I frequently puzzle about the rise of atheism in this peculiar corner of the globe – it’s a professional hazard – and while I’m sure it’s impossible to account for it in terms of a single cause, there must be some contextual factors that have led to this anomaly. Of course, some atheists would not see it as an anomaly but as the inevitable banishment of superstition by the triumph of scientific rationalism – a statement of pure faith if ever there was one. In global and historic terms, however, it is indeed an anomaly and one that seems to have greatest purchase in areas where there has been a significant historic presence of Protestant Christianity. It is, therefore, an anomaly that many of us in this western outpost of northern Europe face day by day but I think that Christians are best to avoid complaining about this phenomenon, at least until they get to grips with their own part in its appearance.
And so I have a simple proposal: atheism is, in part, a response to simplistic accounts of God. If Christians have given the impression that God is simply a bigger and invisible version of a human being, then atheists are quite reasonable in their rejection of God. If Christians give a simple account of the human response to divine will – God tells me to do stuff and I do it – then I would be at the front of the queue of those asking, ‘just how do you know that this is what God wants of you?’ And if we insist on the Creator simply being a rather more complicated sort of engineer, then it’s fair enough for aspiring human engineers to aim high and assume that they will eventually match the Creator’s ingenuity and do away with any need for him altogether. Of course, we should know very well that God is not a ‘maker’ but a ‘creator’, not an artisan but the Originator. Similarly, we should know that discerning the will of God is complex interaction of the human mind and heart with One whose mind and heart are not entirely knowable to us. But we fail to give a nuanced account of God because we fall into the trap of thinking that language about God works only on the level of how we give an account of any sensible phenomenon.

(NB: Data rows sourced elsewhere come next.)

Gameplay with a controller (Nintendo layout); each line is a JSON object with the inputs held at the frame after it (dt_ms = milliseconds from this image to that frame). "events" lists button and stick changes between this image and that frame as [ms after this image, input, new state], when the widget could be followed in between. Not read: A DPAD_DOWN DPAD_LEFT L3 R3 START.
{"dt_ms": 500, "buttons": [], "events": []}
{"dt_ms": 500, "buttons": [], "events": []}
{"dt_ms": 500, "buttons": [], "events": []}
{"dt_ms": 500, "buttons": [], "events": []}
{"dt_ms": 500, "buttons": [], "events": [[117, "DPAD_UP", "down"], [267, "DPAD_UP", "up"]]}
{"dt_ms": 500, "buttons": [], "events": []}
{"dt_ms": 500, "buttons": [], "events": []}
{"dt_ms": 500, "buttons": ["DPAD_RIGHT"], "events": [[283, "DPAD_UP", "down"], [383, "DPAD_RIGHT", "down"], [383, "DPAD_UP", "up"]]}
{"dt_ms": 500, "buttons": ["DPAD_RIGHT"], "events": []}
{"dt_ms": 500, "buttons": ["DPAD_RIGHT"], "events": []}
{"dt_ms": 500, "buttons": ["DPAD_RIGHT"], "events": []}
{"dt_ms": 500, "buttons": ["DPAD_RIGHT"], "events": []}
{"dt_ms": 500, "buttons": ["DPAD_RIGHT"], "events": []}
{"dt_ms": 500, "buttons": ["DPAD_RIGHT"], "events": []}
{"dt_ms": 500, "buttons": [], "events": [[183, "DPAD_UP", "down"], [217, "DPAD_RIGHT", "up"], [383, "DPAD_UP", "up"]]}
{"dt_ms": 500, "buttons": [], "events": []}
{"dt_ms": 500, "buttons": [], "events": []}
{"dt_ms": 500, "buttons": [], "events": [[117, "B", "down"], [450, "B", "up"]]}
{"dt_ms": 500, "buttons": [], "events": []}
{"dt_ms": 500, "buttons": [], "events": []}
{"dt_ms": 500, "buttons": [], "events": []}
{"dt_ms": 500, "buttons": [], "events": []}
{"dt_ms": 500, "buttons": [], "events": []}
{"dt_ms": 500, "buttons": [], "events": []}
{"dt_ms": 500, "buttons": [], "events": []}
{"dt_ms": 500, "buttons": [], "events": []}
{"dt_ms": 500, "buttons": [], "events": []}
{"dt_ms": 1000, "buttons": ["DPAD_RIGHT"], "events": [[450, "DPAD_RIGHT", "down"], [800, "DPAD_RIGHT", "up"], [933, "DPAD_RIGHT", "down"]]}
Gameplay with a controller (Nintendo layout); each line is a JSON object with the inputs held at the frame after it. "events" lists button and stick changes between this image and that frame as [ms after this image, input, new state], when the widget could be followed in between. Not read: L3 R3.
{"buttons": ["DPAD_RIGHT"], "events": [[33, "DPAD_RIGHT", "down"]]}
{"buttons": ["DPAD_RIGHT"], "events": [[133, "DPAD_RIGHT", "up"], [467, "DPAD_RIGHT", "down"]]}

Language about God does indeed include the language of philosophy (though surprisingly few moderns and very few scientists are well versed in its subtleties and forms of argumentation) but also the embodied language of ritual and of wordless contemplation (wordless but not entirely uncommunicable). In other words, discourse alone is insufficient to give a suitably nuanced account of God. If we do not participate in the deeply symbolic and cumulatively effective language of practised religion, we are unlikely to get a sufficiently credible sense of who and what God might be. This, I guess, is the distinctive problem of some protestant accounts of religion that dismiss ritual or embodied practice and favour the word alone (not a problem for Pentecostalists though). They risk giving the impression that God is an object of inquiry like any other.
However, none of this is to suggest that we simply keep quiet about God unless people are prepared to take the whole range of religious language on board. On the contrary, it rather compels us to put the record straight on some of the impressions that we might have given while also insisting on the importance of ritual and embodied knowing. One thing it does require is that those who deal in traditional theological language let their voices be heard amid the louder voices of more simplistic accounts of God shaped by modern rationalist categories (by which I mean fundamentalisms of various sorts). The public square is famously inhospitable to complex ideas, but I think it’s worth trying, don’t you?